Il faut savoir que la vie d’un raisin sur son pied de vigne n’est pas éternelle, et le risque d’une dégradation augmente rapidement au fil du temps…Ceci permet de mesurer aisément le caractère exceptionnel et rare d’un pareil vin.

Lorsque le temps a semblé se mettre au froid le 23 décembre, nous nous sommes entretenus quotidiennement avec Bruno Landauer et le 24 décembre il nous a paru clair, eu égard aux prévisions météorologiques, que nous tenions une chance qu’il ne fallait pas laisser passer pour le matin du 25 décembre, jour de Noël.
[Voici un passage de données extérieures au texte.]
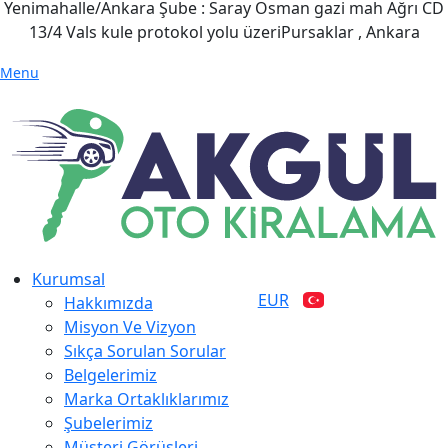
Yenimahalle/Ankara Şube : Saray Osman gazi mah Ağrı CD
13/4 Vals kule protokol yolu üzeriPursaklar , Ankara
Menu
Kurumsal
EUR
Hakkımızda
Misyon Ve Vizyon
Sıkça Sorulan Sorular
Belgelerimiz
Marka Ortaklıklarımız
Şubelerimiz
Müşteri Görüşleri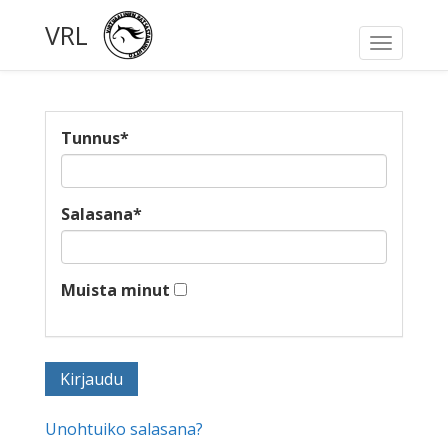
VRL
Toggle
navigati
Tunnus
*
Salasana
*
Muista minut
Unohtuiko salasana?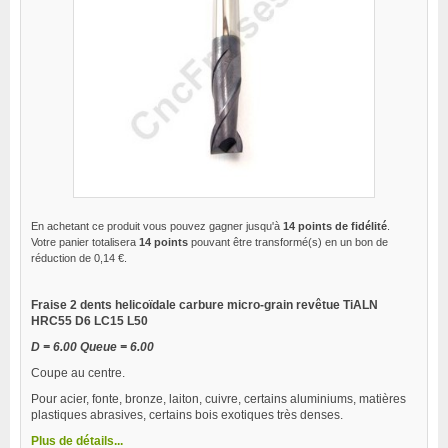
En achetant ce produit vous pouvez gagner jusqu'à
14
points de fidélité
.
Votre panier totalisera
14
points
pouvant être transformé(s) en un bon de
réduction de
0,14 €
.
Fraise 2 dents helicoïdale carbure micro-grain revêtue TiALN
HRC55 D6 LC15 L50
D = 6.00 Queue = 6.00
Coupe au centre.
Pour acier, fonte, bronze, laiton, cuivre, certains aluminiums, matières
plastiques abrasives, certains bois exotiques très denses.
Plus de détails...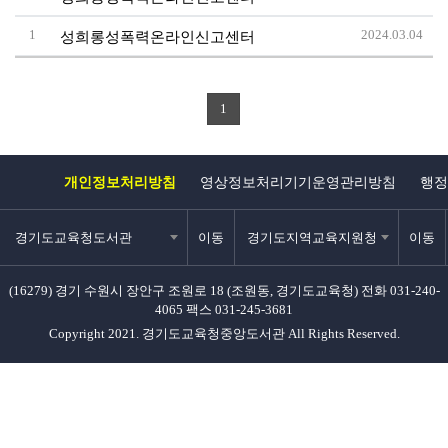
1
2024.03.04
성희롱성폭력온라인신고센터
1
개인정보처리방침
영상정보처리기기운영관리방침
행정
경기도교육청도서관
이동
경기도지역교육지원청
이동
(16279) 경기 수원시 장안구 조원로 18 (조원동, 경기도교육청)
전화 031-240-
4065
팩스 031-245-3681
Copyright 2021. 경기도교육청중앙도서관 All Rights Reserved.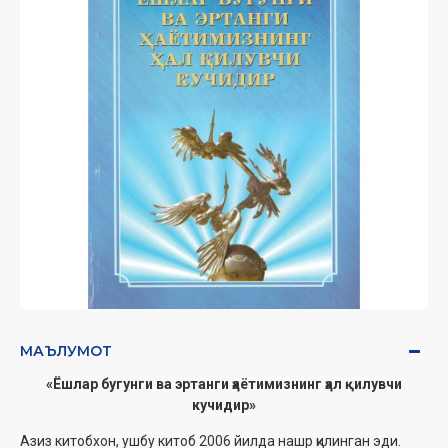
МАЪЛУМОТ
«Ёшлар бугунги ва эртанги ҳаётимизнинг ҳал қилувчи
кучидир»
Азиз китобхон, ушбу китоб 2006 йилда нашр қилинган эди.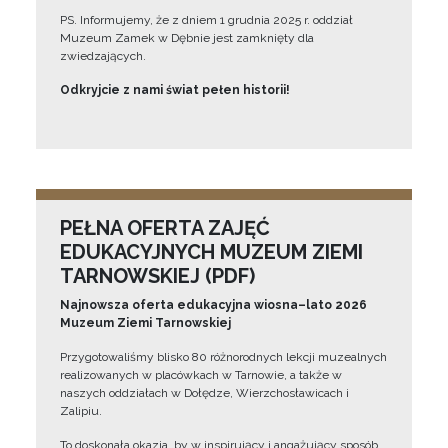
PS. Informujemy, że z dniem 1 grudnia 2025 r. oddział
Muzeum Zamek w Dębnie jest zamknięty dla
zwiedzających.
Odkryjcie z nami świat pełen historii!
PEŁNA OFERTA ZAJĘĆ
EDUKACYJNYCH MUZEUM ZIEMI
TARNOWSKIEJ (PDF)
Najnowsza oferta edukacyjna wiosna–lato 2026
Muzeum Ziemi Tarnowskiej
Przygotowaliśmy blisko 80 różnorodnych lekcji muzealnych
realizowanych w placówkach w Tarnowie, a także w
naszych oddziałach w Dołędze, Wierzchosławicach i
Zalipiu.
To doskonała okazja, by w inspirujący i angażujący sposób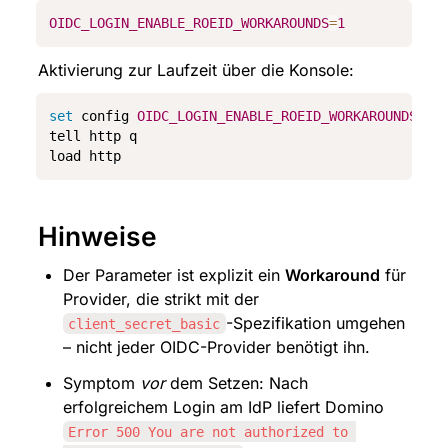
OIDC_LOGIN_ENABLE_ROEID_WORKAROUNDS
=
1
Aktivierung zur Laufzeit über die Konsole:
set
 config 
OIDC_LOGIN_ENABLE_ROEID_WORKAROUNDS
=
1
tell http q

load http
Hinweise
Der Parameter ist explizit ein 
Workaround
 für 
Provider, die strikt mit der 
-Spezifikation umgehen 
client_secret_basic
– nicht jeder OIDC-Provider benötigt ihn.
Symptom 
vor
 dem Setzen: Nach 
erfolgreichem Login am IdP liefert Domino 
Error 500 You are not authorized to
Nous étions tous d’autant plus excités que la météo annonçait –12°C vers 6 heures du matin. C’étaient des conditions optimales que nous n’avions pas eues depuis les années 80 (étant plus souvent aux environs de –8°C).

La veillée de Noël a été perturbée par de fébriles préparatifs, le pressoir installé à la hâte dans la cour du domaine, toute la famille rameutée, y compris les travailleurs hongrois des environs de Sopron (Oedenburg) pas très enthousiastes à l’idée de venir travailler un matin de Noël par un froid glacial…

Bref à cinq heures trente ce matin de Noël, toute l’équipe se dirige vers le vignoble où les ultimes grappes attendent la main de l’homme. Le travail est rapide, éclairé par les phares des tracteurs et les lampes torches. Il n’y a pas une minute à perdre, le plus gros du travail est effectué lorsque l’astre rayonnant émerge un peu avant huit heures.

2690 kg de raisins dont 60% de Muscat Ottonel et 40% de Furmint sont promptement rapportés au pressoir et lentement écrasés, réservant un nectar à la limite du pâteux. La mesure au réfractomètre indique 30,5 KMW (30,50% de sucre en masse volumique). La quantité extraite de ce précieux breuvage à venir est de 1100 litres . Il n’y a plus, si j’ose dire, qu’à le transférer en cuve et le laisser lentement, très lentement fermenter.

Ma première dégustation est du 31 mars 2003 : l’ensemble est très riche, presque compacte, très aromatique, avec une fort belle acidité. Nous sommes bien d’accord avec Bruno, le vin continue de fermenter très lentement, et il faudra cette fois ci être encore mois pressé que d’habitude, car on sent que l’élevage sera plus long.

Ma seconde dégustation le 19 juin montre une évolution notable, l’alcool monte lentement et nous devons être aux environs de 8% Vol, avec peut être 250 grammes de sucres résiduels. Nous n’avons pas encore d’analyse disponible, il faudra savoir être patient jusqu’à la mise en bouteille prévue pour début septembre.